Top of Supplied text

We are pleased to present the Top 30 Coffees of 2018, Coffee Review’s sixth annual ranking of the most exciting coffees we tested over the course of the past year.
Coffee Review’s goal is to celebrate coffee roasters, farmers and mill-owners who make an extra effort to produce coffees that are not only superb in quality but also distinctive in character. In particular, we aim to honor the dedication of coffee producers large and small who, with the support of their roaster and importer partners, are crafting a range of sensory excellence and diversity that has never existed before in the history of the beverage.
In 2018, we tasted nearly two thousand coffees and published more than 300 reviews of the highest rated of those samples. For those who are curious about how we conduct our testing and rating processes at Coffee Review, see How Coffee Review Works.
Hard Choices: Narrowing Down the List
This year, roughly 100 coffees scored 94 points or higher, a tribute in large part to the ever-intensifying innovation and dedication of the world’s leading coffee producers and roasters. Obviously, all of these 94+ coffees are worthy of celebration, as are the exceptional coffees hovering just behind them at 93 and 92. We couldn’t squeeze them all into our Top 30. We forced ourselves to select the 30 that we felt were worthy of particular recognition.
As in past years, we selected and ranked our Top 30 coffees and espressos based on quality (represented by overall rating), value (reflected by most affordable price per pound), and consideration of other factors that include distinctiveness of style, uniqueness of origin or tree variety, certifications such as Fair Trade and organic, and general rarity.
Top 30 Statistics
Average Ratings. The average overall rating of the coffees on the Top 30 list for 2018 was 94.6 out of a possible 100, in line with 94.9 in 2017, 95.0 in 2016, and 94.8 in 2015.

Bottom of Supplied text
Top of The data

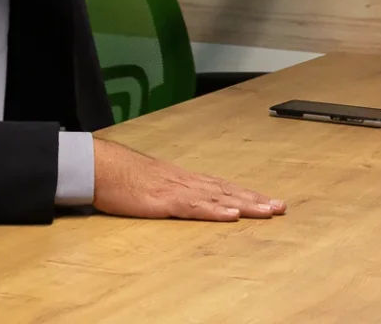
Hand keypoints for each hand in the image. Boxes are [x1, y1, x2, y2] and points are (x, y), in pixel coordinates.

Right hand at [92, 137, 285, 220]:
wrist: (99, 166)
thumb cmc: (120, 176)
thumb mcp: (149, 184)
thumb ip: (167, 191)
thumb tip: (179, 199)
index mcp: (182, 179)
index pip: (221, 186)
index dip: (245, 194)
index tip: (267, 200)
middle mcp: (185, 182)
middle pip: (226, 190)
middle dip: (254, 199)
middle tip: (280, 206)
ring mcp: (176, 190)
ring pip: (217, 198)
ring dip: (244, 205)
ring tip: (268, 211)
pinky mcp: (163, 201)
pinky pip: (194, 207)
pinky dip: (215, 211)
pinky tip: (232, 215)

Bottom of The data

Task requirements:
- A) In the coffee rankings text, what was the average overall rating of the 2018 Top 30 coffees?
- B) Reproduce the stretch of the coffee rankings text starting with "In 2018, we" and going on through "of particular recognition.".

Results of the exercise:
- A) 94.6 out of a possible 100.

- B)
In 2018, we tasted nearly two thousand coffees and published more than 300 reviews of the highest rated of those samples. For those who are curious about how we conduct our testing and rating processes at Coffee Review, see How Coffee Review Works.
Hard Choices: Narrowing Down the List
This year, roughly 100 coffees scored 94 points or higher, a tribute in large part to the ever-intensifying innovation and dedication of the world’s leading coffee producers and roasters. Obviously, all of these 94+ coffees are worthy of celebration, as are the exceptional coffees hovering just behind them at 93 and 92. We couldn’t squeeze them all into our Top 30. We forced ourselves to select the 30 that we felt were worthy of particular recognition.